Image source: Intel.

Intel (INTC 0.64%) recently announced that it'll be working on creating a new autonomous driving platform with Mobileye and BMW. The companies have set the ambitious goal of bringing fully autonomous driving technology to fleet vehicles by 2021, and each will bring their own expertise to the project. 

However, there's arguably more at stake for Intel than for Mobileye and BMW. The chipmaker is in the midst of pivoting away from its PC focus and shifting to its major revenue growth drivers, the Internet of Things (which includes driverless cars) and data centers.

Here's why Intel needs its driverless car technology strategies to pay off.

Intel needs a new revenue focus

Here's what Intel CEO Brian Krzanich said about the company's new direction back in April:

The data center and Internet of Things (IoT) businesses are Intel's primary growth engines, with memory and field programmable gate arrays (FPGAs) accelerating these opportunities -- fueling a virtuous cycle of growth for the company.

Intel said these growth businesses brought $2.2 billion in revenue growth last year and made up 40% of revenue -- and the majority of operating profit. All of this offset declines in the company's PC market segment.

Driverless cars are a segment of the IoT, and they need massive amounts of processing power to work well. Intel will supply some of the brainpower for the new Mobileye and BMW platform project, including machine learning systems, which train computers to learn new information. 

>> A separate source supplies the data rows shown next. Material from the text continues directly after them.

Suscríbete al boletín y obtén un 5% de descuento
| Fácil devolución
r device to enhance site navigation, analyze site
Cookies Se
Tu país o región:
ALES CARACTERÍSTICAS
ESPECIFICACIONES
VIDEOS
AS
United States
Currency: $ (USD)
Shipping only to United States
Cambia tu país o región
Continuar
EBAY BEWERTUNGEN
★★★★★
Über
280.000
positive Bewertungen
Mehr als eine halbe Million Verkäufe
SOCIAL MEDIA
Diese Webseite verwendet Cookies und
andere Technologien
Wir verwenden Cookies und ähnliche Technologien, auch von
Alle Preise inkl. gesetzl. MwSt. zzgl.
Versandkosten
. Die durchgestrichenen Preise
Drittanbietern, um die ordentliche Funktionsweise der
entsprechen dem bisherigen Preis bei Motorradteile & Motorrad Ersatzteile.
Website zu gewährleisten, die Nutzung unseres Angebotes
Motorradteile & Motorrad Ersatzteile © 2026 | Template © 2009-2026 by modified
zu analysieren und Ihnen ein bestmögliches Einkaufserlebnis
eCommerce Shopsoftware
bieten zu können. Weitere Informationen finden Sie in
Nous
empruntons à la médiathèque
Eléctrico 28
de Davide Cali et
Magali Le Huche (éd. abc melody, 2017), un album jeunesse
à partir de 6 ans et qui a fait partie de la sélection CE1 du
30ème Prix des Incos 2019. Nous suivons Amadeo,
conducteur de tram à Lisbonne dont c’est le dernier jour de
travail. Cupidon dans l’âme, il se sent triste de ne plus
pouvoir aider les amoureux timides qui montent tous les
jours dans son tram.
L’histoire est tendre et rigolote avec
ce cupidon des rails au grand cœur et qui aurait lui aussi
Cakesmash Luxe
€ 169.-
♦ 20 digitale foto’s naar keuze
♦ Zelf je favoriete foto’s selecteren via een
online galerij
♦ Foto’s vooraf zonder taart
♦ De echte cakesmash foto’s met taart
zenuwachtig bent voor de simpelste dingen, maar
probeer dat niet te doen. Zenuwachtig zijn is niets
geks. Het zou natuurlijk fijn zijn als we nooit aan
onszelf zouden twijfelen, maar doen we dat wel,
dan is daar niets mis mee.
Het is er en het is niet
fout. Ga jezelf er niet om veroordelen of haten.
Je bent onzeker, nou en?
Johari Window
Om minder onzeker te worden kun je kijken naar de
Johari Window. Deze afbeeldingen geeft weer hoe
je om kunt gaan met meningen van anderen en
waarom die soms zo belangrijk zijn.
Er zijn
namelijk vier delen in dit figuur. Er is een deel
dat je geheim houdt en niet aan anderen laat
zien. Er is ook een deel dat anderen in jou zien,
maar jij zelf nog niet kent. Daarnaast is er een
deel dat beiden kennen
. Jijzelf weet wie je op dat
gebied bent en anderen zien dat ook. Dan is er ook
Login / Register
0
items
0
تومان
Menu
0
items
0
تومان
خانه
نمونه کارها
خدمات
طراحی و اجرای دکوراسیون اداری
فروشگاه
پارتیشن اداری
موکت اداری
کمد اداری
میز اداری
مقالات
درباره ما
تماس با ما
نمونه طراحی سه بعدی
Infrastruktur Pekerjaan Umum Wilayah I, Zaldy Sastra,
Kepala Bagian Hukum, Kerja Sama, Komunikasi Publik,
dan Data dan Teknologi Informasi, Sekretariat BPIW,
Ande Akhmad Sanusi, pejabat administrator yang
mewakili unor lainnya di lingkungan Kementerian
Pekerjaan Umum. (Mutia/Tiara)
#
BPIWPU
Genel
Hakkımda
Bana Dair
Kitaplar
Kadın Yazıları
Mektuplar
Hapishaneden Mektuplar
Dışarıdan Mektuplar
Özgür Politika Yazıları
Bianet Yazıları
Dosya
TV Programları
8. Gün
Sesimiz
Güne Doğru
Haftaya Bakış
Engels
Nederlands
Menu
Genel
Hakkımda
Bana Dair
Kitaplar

This all plays well into Intel's new focus of using FPGAs in powerful cloud-computing processes, something that could compete with NVIDIA's (NVDA -3.33%) GPU-powered machine learning. 

Intel brought in $651 million in IoT revenue in the first quarter of this year, an increase of 22% year over year. That was still just a fraction of the company's $13.7 billion for the quarter, but with the size of the driverless car market about to explode (see below), Intel clearly has plans to grow this.

The driverless car market is too big to pass up

Essentially, Intel can't afford to miss the shift to driverless cars. The automotive semiconductor market is expected to reach $48.78 billion by 2022. Most of this growth comes from the electrification of vehicles as well as advanced driver assistance systems (ADAS).  ADAS are the bedrock of fully autonomous car technology, and the technology is expanding more each year. 

The U.S. government continues to expand the requirements of ADAS, making them standard on new cars. Intel has already moved into the ADAS space with its purchase of YOGITECH a few months ago. The company is an expert in semiconductor functional safety and related standards for ADAS, which gives Intel more access to ADAS technology and expertise. 

Again, Intel will face pressure from NVIDIA, which makes its Drive PX 2 platform that allows driverless cars to process data from their environment from cameras and sensors in real time. NVIDIA says it may eventually pair Drive PX 2 with its cloud-based supercomputer, DGX-1, to make its system even more powerful. 

As semi-autonomous cars -- and eventually driverless cars -- emerge, Intel has a massive opportunity to power these vehicles -- if it can prove to automakers that its chips and machine learning are their best bet. 

Intel needs to prove that it can successfully enter new segments

Intel isn't exactly a newcomer to the automotive market, but the company is trying to prove that it knows how to handle the driverless car market. And with Intel famously missing out on mobile, it really needs to prove to OEMs that it can adapt its technology for new markets. 

Meanwhile, competition in the automotive semiconductor space continues to grow. Chipmaker NXP Semiconductors (NXPI 4.18%) earned $805 million from its automotive segment, representing 36% of its total revenue.  NXP is currently the leading supplier of silicon to automakers and accounts for 14.5% of the automotive chip market. 

Intel's recent partnership with BMW and Mobileye is one more opportunity for the company to prove that it can handle the fast-developing driverless car market and bring itself up to speed where other chipmakers are already dominating. 

Don't count Intel out

Intel has made a series of automotive technology acquisitions over the past few years, including its recent purchase of Itseez and YOGITECH. Both of those purchases gave Intel more access to sensing and processing technology needed for driverless car technology. 

I don't think Intel is worth buying solely on the basis of its driverless car plans, but driverless cars could eventually become a much larger part of the company's IoT revenue. Investors looking to add Intel to their portfolio should look more closely at the company's data center revenue, which is already far more lucrative than the IoT for Intel. Adding autonomous car technology into its business is still a key ingredient for Intel's future IoT prospects -- and the company appears to be doing everything it can to make that successful.